*** Opening Material provided ***

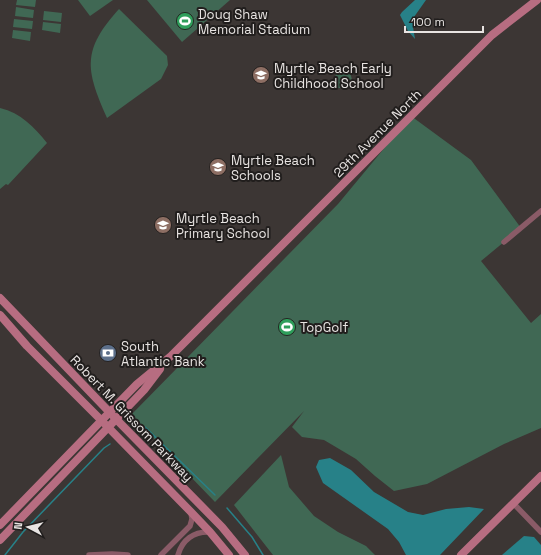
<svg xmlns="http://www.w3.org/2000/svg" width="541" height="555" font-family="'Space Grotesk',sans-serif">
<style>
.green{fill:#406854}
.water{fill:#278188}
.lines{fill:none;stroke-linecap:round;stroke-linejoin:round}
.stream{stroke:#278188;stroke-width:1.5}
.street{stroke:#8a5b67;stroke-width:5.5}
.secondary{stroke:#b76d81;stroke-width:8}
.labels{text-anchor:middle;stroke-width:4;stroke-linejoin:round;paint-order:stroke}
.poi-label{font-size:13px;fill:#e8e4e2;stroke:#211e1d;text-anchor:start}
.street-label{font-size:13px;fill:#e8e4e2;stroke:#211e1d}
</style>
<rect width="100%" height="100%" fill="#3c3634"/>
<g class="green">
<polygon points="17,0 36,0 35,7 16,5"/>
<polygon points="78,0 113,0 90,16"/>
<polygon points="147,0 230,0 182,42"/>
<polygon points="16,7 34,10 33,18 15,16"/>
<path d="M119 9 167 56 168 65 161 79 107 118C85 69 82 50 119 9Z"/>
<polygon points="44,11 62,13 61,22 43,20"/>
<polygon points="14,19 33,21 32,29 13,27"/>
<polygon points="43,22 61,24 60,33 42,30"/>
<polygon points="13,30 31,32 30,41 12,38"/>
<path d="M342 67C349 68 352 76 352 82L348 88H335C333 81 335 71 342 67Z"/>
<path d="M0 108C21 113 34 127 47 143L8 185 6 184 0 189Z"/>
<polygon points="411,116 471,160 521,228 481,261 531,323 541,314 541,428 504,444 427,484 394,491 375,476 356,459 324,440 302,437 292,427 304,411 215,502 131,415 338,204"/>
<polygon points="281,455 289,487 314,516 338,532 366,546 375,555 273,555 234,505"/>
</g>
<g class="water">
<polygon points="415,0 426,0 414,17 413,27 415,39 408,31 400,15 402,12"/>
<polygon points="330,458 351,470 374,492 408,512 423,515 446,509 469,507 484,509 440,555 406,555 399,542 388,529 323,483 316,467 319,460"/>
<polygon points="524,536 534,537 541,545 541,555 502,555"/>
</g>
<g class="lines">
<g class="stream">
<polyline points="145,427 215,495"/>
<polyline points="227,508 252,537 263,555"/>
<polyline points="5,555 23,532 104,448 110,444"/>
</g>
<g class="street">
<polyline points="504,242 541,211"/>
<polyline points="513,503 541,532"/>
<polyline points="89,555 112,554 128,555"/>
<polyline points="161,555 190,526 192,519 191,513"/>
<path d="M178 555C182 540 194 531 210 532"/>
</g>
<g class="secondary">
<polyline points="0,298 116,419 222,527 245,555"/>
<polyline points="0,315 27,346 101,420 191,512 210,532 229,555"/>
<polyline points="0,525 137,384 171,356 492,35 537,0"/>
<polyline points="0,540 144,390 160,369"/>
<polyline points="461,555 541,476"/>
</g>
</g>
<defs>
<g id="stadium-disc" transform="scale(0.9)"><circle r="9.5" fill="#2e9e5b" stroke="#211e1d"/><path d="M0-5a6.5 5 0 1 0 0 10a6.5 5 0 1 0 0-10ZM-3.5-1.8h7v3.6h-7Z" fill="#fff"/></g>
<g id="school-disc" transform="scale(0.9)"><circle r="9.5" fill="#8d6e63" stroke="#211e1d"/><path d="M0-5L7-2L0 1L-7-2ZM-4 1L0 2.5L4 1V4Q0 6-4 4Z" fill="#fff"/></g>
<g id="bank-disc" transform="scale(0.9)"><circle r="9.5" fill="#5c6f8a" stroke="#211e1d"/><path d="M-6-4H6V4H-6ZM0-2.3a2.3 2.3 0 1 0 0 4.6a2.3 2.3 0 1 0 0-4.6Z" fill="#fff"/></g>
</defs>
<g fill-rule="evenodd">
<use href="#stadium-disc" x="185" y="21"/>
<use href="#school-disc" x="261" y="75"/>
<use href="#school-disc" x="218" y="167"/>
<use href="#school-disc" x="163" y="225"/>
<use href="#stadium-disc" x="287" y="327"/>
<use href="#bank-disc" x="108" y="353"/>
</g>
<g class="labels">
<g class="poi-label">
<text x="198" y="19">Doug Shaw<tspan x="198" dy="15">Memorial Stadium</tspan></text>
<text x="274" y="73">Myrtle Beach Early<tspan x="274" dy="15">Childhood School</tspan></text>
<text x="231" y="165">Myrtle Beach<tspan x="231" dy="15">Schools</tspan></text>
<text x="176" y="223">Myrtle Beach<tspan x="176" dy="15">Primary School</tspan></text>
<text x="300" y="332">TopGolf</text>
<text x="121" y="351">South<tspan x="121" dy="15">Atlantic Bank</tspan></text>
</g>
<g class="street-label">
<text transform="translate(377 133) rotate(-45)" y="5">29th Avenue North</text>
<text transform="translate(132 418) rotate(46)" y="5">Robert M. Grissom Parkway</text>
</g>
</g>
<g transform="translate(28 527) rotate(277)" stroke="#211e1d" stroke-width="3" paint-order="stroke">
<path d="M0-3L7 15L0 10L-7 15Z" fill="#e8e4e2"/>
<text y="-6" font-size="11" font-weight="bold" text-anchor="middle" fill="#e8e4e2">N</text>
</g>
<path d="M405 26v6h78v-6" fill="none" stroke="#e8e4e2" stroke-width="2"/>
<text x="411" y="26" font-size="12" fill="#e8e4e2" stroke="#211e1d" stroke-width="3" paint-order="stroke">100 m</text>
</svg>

*** Closing Material provided ***
*** Opening Material provided ***

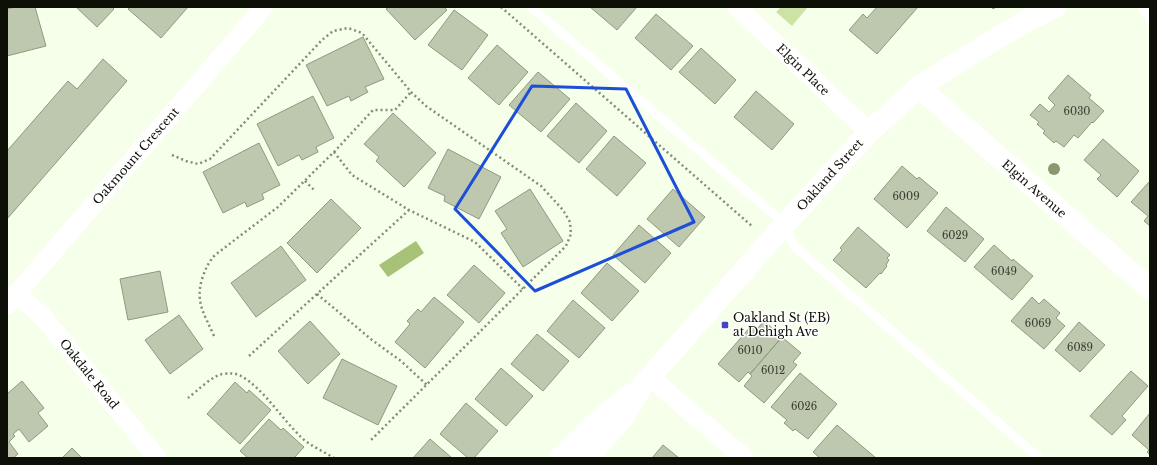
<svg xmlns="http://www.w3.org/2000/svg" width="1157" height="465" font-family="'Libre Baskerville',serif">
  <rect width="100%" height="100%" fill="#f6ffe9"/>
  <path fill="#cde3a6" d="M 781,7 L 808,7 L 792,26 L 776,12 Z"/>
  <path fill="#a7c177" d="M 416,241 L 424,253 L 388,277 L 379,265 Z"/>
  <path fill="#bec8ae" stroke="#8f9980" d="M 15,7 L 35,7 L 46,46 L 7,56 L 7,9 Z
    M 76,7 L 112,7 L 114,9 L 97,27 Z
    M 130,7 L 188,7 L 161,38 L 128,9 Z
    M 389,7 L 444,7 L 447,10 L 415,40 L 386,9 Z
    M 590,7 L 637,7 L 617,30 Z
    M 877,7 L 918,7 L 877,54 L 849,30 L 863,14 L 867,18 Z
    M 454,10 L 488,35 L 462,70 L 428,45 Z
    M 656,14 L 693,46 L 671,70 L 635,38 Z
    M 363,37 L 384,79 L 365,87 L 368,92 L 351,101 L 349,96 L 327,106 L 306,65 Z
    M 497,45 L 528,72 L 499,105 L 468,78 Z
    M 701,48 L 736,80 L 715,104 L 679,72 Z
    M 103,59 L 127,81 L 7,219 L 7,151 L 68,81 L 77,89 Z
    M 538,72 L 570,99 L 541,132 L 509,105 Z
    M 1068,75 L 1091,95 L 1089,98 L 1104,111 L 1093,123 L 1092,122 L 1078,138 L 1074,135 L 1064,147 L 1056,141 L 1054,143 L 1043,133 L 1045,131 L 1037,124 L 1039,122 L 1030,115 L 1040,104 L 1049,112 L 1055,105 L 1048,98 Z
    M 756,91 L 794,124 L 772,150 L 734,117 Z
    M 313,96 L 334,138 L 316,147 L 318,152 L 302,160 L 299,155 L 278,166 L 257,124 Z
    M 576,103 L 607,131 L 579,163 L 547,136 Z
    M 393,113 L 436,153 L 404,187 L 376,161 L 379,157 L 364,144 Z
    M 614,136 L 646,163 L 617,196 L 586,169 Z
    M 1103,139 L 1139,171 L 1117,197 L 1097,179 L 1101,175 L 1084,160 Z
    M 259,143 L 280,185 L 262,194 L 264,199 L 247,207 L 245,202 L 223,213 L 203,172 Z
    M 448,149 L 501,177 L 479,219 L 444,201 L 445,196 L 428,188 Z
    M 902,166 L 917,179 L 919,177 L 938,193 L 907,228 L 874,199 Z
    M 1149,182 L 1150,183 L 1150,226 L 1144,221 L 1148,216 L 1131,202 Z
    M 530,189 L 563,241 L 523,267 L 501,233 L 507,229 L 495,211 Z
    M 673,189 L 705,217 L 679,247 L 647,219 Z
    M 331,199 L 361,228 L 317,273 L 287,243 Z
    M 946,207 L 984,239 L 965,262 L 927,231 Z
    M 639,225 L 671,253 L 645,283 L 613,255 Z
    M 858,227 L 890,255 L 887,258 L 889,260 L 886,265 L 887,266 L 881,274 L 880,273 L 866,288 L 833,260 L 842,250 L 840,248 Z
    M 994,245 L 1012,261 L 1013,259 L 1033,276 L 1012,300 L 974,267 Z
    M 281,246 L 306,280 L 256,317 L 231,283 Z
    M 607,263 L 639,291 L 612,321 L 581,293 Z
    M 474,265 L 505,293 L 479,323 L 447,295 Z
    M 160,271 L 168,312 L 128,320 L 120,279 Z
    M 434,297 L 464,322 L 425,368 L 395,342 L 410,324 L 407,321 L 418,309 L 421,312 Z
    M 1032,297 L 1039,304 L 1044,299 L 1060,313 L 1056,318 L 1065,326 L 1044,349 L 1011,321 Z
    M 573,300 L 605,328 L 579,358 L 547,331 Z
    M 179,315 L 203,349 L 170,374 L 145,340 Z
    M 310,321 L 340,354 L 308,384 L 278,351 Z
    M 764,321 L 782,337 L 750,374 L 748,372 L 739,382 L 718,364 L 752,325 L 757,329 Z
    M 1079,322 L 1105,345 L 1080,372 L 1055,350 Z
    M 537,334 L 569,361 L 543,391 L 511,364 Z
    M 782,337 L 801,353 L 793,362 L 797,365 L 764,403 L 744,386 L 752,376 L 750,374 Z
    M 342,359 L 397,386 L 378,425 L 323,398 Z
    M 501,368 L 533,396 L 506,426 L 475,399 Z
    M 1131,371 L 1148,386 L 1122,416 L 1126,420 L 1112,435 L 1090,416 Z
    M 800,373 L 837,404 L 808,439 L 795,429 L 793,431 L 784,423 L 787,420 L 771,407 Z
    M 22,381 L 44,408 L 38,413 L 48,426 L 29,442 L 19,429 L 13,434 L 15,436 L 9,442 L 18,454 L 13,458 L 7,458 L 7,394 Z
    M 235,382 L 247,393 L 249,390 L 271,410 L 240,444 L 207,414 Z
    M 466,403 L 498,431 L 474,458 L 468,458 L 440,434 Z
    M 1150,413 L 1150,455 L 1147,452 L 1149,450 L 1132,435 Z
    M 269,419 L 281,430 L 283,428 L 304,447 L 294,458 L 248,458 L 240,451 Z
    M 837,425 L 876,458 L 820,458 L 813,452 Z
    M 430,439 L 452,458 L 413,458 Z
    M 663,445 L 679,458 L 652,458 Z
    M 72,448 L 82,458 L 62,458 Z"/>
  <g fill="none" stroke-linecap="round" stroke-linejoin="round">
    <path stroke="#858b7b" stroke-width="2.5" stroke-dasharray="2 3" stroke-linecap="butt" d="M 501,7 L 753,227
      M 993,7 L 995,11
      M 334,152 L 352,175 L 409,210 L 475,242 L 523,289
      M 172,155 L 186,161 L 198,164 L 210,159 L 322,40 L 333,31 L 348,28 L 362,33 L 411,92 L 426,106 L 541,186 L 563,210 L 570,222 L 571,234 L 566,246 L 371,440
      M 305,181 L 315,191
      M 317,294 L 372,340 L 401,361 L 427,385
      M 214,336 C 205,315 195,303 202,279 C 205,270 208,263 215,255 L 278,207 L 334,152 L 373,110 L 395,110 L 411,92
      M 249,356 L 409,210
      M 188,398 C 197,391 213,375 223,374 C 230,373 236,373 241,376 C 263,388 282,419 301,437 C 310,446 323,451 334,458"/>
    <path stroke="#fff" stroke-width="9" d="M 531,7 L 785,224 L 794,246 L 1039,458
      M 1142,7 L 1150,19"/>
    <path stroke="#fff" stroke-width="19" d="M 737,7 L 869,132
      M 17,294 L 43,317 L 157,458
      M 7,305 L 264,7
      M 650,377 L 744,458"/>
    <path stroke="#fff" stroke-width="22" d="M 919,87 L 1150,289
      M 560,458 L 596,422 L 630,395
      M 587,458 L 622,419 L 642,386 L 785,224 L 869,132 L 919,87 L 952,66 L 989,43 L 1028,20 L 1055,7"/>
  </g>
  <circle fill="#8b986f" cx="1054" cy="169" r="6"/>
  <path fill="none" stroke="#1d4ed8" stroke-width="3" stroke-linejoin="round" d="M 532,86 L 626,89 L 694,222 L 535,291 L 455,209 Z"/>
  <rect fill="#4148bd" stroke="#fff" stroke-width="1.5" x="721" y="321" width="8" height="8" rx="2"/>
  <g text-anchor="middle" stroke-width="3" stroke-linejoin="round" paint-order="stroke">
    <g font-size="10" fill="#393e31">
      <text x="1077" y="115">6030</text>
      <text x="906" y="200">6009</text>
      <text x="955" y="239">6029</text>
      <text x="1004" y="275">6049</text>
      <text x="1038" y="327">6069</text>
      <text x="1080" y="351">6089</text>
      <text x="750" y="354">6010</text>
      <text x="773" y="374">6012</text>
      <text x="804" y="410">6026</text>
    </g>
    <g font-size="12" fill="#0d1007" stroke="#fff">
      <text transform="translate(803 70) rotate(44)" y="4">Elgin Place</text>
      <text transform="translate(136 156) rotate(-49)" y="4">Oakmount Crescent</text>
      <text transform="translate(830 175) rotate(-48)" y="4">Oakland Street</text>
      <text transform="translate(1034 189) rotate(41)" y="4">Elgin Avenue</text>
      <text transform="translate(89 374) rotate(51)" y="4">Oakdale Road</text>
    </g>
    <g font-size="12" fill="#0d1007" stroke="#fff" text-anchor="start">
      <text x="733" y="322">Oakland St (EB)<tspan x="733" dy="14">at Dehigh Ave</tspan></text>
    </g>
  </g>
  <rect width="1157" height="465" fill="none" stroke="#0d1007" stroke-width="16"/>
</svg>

*** Closing Material provided ***

Required action:
Once a line of the records is found to contain "lines", copy it out.

Expected output:
.lines{fill:none;stroke-linecap:round;stroke-linejoin:round}
<g class="lines">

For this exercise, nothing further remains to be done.